Écho de l’université populaire Quart Monde de novembre 2017: Un développement durable pour tous

Isabelle: C’est à partir de ma reconnaissance pour tout ce que la Terre m’apporte que j’ai le goût de changer, de prendre soin du Grand Tout, parce que je sais que chaque geste que je pose a un impact sur tout le reste. Les Autochtones l’appellent notre Terre-Mère, parce qu’elle nous est donnée, on est dépendants d’elle, on doit la protéger.

Éric: J’ai passé beaucoup de difficultés dans ma vie, j’ai été considéré inapte au travail. En travaillant dans un restaurant, j’étais découragé par le gaspillage. À la Ferme Berthe Rousseau, j’ai appris à composter et, depuis, je fais attention à ce que je mange. Il faut faire attention à l’eau, car on en manque souvent. L’eau, c’est la vie ! La Ferme m’apporte une structure et me permet d’apporter la joie aux autres. Dans le projet Mer et Monde (de Coopération internationale de solidarité), j’encourage des jeunes qui vont partir à l’étranger, je représente la Ferme.

Yvette: Quand je t’écoute, je pense à mes enfants. Ils ont eu une vie très dure et ils auraient aimé ça vous trouver sur leur chemin. Pour être durable, votre projet, comme celui d’ATD, ça prend des gens qui vous aiment et croient en vous.

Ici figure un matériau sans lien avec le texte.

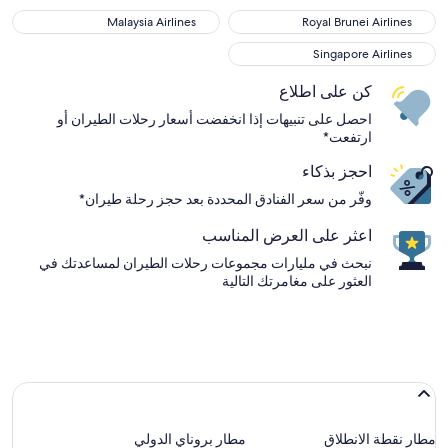
Malaysia Airlines
Royal Brunei Airlines
Malaysia Airlines
Royal Brunei Airlines
Singapore Airlines
Singapore Airlines
كن على اطلاع
احصل على تنبيهات إذا انخفضت أسعار رحلات الطيران أو
ارتفعت*
احجز بذكاء
وفّر من سعر الفنادق المحددة بعد حجز رحلة طيران*
اعثر على العرض المناسب
نبحث في مليارات مجموعات رحلات الطيران لمساعدتك في
العثور على مغامرتك التالية
مطار نقطة الانطلاق
مطار بروناي الدولي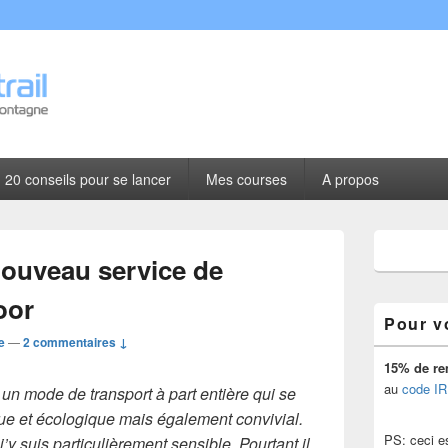
l
20 conseils pour se lancer
Mes courses
A propos
Zone
principale
nouveau service de
de
widget
oor
pour
Pour v
la
e
—
2 commentaires ↓
barre
latérale
15% de re
au
code IR
 un mode de transport à part entière qui se
e et écologique mais également convivial.
PS: ceci est
 j’y suis particulièrement sensible. Pourtant il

Frédéric : J’ai vécu deux ans à la Ferme. La vie communautaire dans la nature, proche des animaux, m’a permis de ressusciter à la vie. Il y avait une belle symbiose entre les intervenants et les résidents, chacun prenait des responsabilités. On n’était pas dans « le faire », mais plutôt dans « l’être »; chacun avait sa place. Cela donnait une présence et une grande attention à l’autre.

Mathieu: À la ferme Berthe Rousseau, on est plus dans « l’être », avec une solidarité les uns aux autres et c’est la force qui va traverser le temps. Être proche de la nature permet d’avoir cette reconnaissance qu’on est tous interdépendants. Cette interdépendance est fondamentale pour vivre en santé et perdurer.
Geneviève: Ce qui fait la richesse, ce n’est pas l’argent, ce sont les liens sociaux. Parfois, ce qui nous rend fort, ce sont nos fragilités.
Marie-Anne: Le « vivre ensemble » fait peur à beaucoup de gens. Pour moi, c’est plus dur de vivre seule chez moi, à regarder mon frigo.

France: De ce que j’ai entendu, je peux dire qu’un développement durable avec les plus pauvres , ça prend de faire « avec et ensemble », de décider ensemble la participation de chacun et c’est le partage des savoirs à tous les degrés, de chaque personne. Et ça, c’est d’une richesse incommensurable, immense !

Frédéric: Le développement durable, c’est aussi le développement des personnes et du cœur, c’est le développement de la vie au sens large.